### AVAILABLE DATA

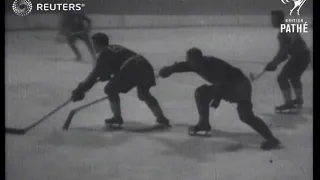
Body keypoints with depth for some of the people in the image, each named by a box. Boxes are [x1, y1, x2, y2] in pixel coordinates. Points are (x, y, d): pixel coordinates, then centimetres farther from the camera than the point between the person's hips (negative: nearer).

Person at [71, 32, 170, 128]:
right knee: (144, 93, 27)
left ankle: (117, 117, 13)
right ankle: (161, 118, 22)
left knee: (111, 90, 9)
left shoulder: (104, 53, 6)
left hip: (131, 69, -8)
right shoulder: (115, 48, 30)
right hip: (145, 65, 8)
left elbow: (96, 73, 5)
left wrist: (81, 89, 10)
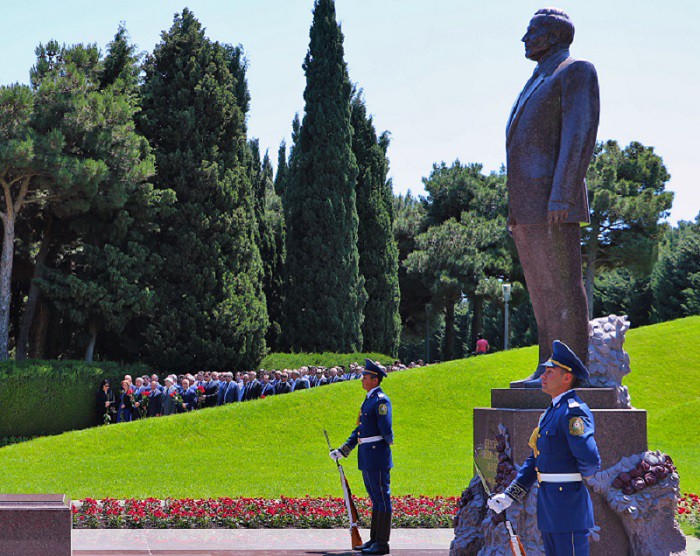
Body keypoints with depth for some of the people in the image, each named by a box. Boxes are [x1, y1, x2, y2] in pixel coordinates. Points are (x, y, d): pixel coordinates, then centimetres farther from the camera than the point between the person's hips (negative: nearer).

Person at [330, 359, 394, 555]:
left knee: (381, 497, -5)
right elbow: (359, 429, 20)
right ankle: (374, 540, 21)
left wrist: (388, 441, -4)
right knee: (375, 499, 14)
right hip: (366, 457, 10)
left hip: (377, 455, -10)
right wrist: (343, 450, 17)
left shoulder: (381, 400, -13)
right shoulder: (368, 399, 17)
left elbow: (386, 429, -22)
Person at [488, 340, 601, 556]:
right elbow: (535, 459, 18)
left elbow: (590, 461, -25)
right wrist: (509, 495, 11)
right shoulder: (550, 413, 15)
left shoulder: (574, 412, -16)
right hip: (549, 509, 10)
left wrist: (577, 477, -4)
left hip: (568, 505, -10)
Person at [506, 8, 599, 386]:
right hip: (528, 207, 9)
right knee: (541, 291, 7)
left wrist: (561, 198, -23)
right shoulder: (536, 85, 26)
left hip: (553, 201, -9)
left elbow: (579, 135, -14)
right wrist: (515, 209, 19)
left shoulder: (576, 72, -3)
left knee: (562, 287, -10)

######
### AVAILABLE DATA

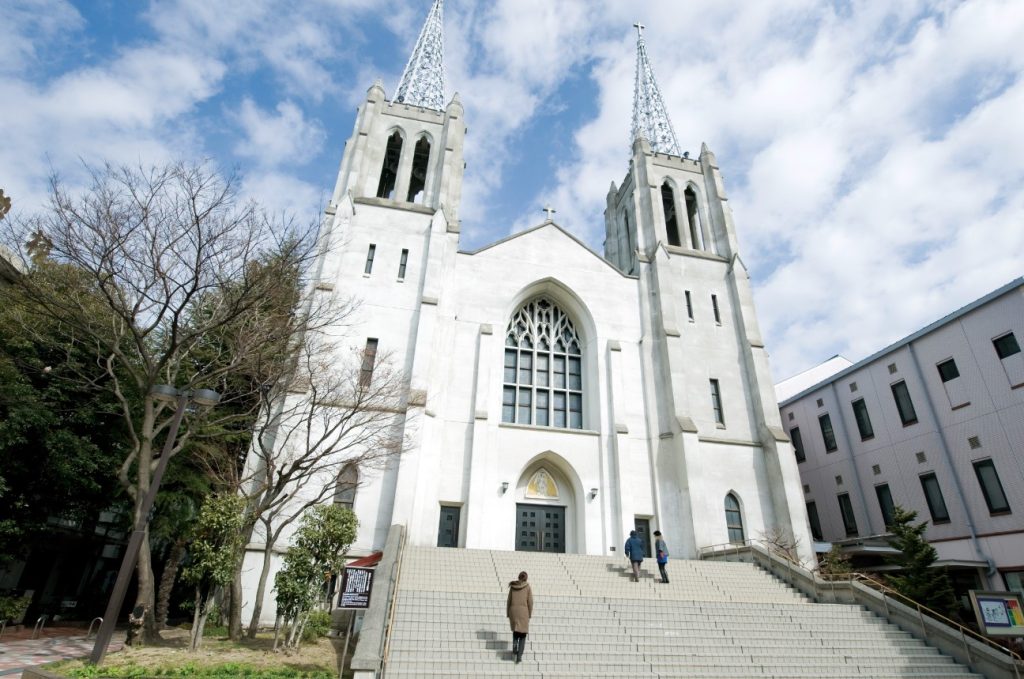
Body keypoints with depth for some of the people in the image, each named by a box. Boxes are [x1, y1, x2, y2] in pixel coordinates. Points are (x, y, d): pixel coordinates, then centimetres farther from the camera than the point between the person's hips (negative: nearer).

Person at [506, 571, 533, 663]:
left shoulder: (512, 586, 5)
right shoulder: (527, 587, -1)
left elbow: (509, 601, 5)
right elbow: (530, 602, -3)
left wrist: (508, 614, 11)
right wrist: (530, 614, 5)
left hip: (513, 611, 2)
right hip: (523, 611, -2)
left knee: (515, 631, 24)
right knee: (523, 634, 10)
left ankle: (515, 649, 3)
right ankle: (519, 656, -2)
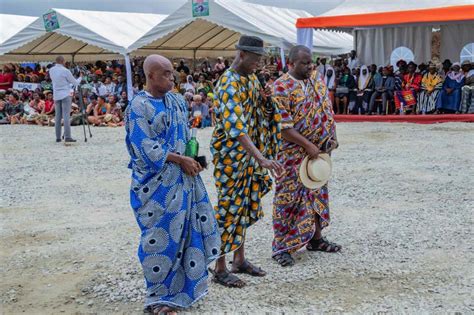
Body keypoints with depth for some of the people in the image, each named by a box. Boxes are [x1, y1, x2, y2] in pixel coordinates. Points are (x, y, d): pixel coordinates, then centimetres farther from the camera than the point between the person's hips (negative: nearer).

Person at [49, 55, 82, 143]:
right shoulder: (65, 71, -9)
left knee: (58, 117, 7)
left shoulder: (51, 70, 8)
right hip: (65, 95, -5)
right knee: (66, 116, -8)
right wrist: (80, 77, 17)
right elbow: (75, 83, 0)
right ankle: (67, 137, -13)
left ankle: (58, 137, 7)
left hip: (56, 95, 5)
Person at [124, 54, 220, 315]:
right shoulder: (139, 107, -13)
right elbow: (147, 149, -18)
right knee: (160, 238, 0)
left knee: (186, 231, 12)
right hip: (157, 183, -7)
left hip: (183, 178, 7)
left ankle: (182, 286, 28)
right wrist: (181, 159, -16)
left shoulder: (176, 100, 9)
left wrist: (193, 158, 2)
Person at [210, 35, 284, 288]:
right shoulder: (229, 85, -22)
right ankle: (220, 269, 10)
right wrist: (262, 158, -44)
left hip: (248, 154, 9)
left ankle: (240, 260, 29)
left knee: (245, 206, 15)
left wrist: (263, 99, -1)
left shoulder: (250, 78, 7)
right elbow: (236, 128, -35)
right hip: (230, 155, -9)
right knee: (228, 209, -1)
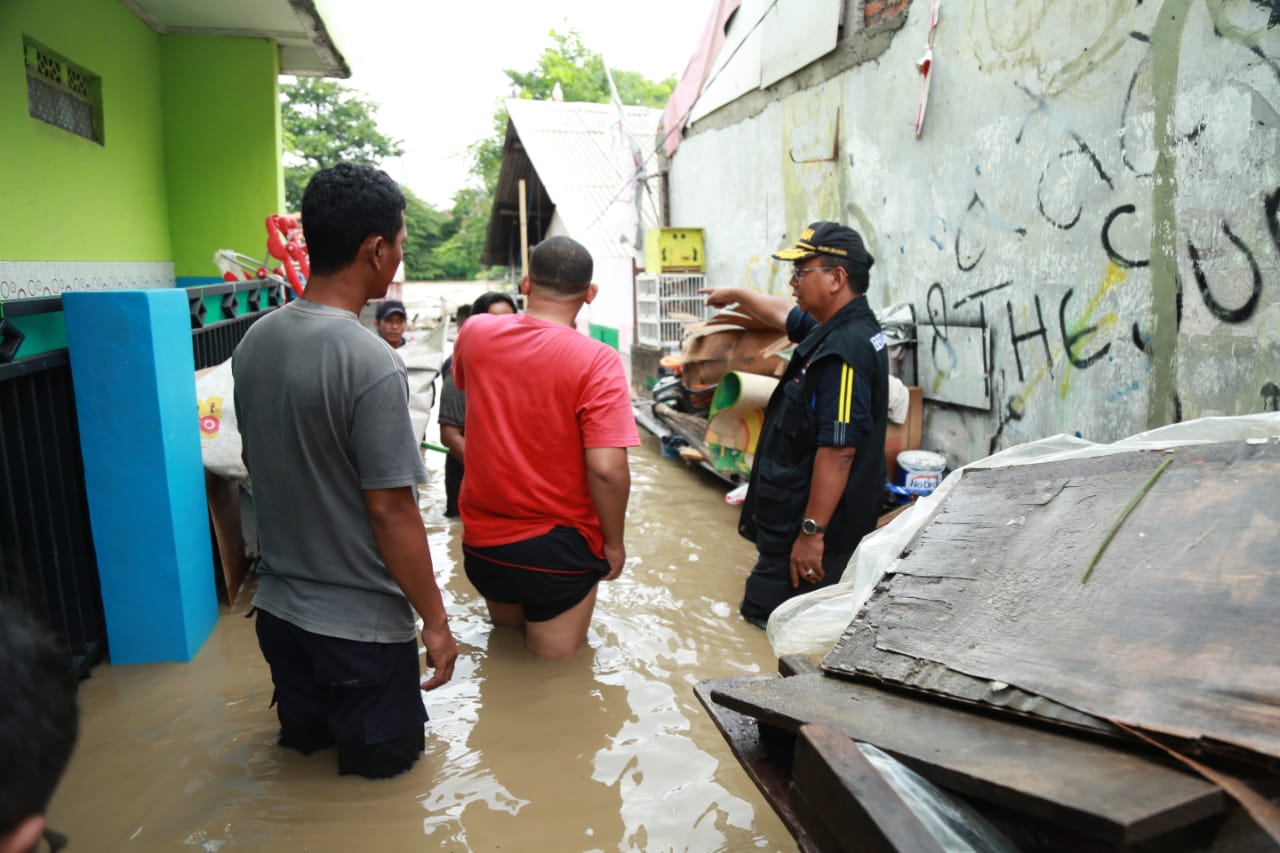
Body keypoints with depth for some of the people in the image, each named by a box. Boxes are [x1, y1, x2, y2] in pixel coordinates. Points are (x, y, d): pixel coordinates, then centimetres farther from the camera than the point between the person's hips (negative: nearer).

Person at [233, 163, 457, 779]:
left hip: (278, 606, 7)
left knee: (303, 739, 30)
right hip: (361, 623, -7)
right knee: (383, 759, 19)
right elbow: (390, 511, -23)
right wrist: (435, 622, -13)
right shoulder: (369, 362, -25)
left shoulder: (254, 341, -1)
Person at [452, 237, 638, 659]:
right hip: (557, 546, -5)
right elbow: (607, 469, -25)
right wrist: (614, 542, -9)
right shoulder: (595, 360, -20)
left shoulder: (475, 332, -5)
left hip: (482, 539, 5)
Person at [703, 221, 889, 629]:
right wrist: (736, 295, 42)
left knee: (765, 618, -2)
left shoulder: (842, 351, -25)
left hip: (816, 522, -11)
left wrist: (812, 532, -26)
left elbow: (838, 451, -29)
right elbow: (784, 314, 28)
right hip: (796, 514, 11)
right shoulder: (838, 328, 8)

######

TASK REQUIREMENTS:
Render the stretch of data from the line containing "left wrist: (388, 441, -4)" through the line containing "left shoulder: (576, 72, -3)" as a Markdown table with the columns Row and Data line. Number the rows and leave out any blank lines.

SOLUTION TO THE EXERCISE:
| Row | Data line |
|---|---|
| 1 | left wrist: (388, 441, -4) |
| 2 | right knee: (375, 499, 14) |
| 3 | right hip: (366, 457, 10) |
| 4 | left hip: (377, 455, -10) |
| 5 | right wrist: (343, 450, 17) |
| 6 | left shoulder: (381, 400, -13) |
| 7 | right shoulder: (368, 399, 17) |
| 8 | left elbow: (386, 429, -22) |
| 9 | Person at [488, 340, 601, 556]: |
| 10 | right elbow: (535, 459, 18) |
| 11 | left elbow: (590, 461, -25) |
| 12 | right wrist: (509, 495, 11) |
| 13 | right shoulder: (550, 413, 15) |
| 14 | left shoulder: (574, 412, -16) |
| 15 | right hip: (549, 509, 10) |
| 16 | left wrist: (577, 477, -4) |
| 17 | left hip: (568, 505, -10) |
| 18 | Person at [506, 8, 599, 386]: |
| 19 | right hip: (528, 207, 9) |
| 20 | right knee: (541, 291, 7) |
| 21 | left wrist: (561, 198, -23) |
| 22 | right shoulder: (536, 85, 26) |
| 23 | left hip: (553, 201, -9) |
| 24 | left elbow: (579, 135, -14) |
| 25 | right wrist: (515, 209, 19) |
| 26 | left shoulder: (576, 72, -3) |